何人の同志の名前と顔を覚えて意味を失ったのだろうか。
絶望の中で今自分を動かしているのは”生きたい”と言う至極全うな望みだ。
この世界に来て最初に感じた風は清らかで頬を撫でられた時、自分の第二の人生の始まりを感じて心の底から感動した。

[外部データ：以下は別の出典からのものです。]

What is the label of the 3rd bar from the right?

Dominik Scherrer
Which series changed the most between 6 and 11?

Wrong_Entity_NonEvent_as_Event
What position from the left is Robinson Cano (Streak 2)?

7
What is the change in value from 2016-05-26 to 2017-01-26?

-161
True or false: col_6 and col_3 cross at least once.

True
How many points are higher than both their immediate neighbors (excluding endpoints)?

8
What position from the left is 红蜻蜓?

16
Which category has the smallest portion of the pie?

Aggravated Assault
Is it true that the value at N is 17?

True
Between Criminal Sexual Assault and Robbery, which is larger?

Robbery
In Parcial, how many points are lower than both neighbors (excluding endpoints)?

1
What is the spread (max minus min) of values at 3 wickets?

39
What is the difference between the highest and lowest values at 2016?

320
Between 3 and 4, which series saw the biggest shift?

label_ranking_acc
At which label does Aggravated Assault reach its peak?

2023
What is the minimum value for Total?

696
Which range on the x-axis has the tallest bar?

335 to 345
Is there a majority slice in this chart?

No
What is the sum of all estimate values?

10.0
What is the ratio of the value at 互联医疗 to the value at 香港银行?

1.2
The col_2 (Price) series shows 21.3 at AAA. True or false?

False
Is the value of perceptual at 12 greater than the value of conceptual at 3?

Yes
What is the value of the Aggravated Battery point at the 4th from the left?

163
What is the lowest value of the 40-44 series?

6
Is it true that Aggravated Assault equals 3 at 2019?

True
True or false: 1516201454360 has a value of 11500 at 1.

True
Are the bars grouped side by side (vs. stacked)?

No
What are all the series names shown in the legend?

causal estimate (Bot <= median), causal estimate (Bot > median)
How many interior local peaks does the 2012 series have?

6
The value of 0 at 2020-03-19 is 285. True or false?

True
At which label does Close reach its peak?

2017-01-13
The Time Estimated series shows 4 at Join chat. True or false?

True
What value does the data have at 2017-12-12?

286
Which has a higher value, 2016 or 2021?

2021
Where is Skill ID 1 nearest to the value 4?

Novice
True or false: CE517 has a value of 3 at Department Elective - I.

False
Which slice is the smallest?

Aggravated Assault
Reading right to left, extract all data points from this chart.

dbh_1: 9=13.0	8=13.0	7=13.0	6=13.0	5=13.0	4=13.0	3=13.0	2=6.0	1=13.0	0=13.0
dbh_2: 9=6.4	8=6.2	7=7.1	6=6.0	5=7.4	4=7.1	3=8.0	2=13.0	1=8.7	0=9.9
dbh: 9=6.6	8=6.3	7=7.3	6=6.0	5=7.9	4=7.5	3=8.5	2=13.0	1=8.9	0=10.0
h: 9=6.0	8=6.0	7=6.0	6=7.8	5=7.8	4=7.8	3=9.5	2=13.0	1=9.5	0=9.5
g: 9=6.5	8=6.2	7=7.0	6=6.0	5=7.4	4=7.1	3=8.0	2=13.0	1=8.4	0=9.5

でもこの鉱山地下では風は吹かない。風の吹かないこの鉱山では全部が止まっている。太陽が見えないから時間すら止まってしまっている感じだ。
「キョウスケ。順番が回ってきたぞ、行けるな?」
筋骨隆々のルームメイト(ちょっとした横穴をルームと呼ぶのなら)が話しかけてきた。
「ああ、大丈夫だ。ラルフ」
地上にいる俺の三人の仲間達。すぐに戻るからちょっとだけ待っててくれるか?
「スーッ……」
キョウスケは息を吸い込み方に力を込めてスコップを構えた。
「”自由を取り戻せ”えええ!」
ラルフが叫びそれに応えるように波紋状に坑道の至る所で労働者たちの怒声が上がる。
キョウスケとラルフ達を起こしに来た不幸な監察官は振り返る間もなくスコップで頭を殴られた。
ちょっとだけ待っていてくれ。俺たち今日、このクソッタレ鉱山潰して帰るから。
「”自由を取り戻せ”!」
合言葉を体の奥底から喉が裂けるほど大声で叫び武器を振るう。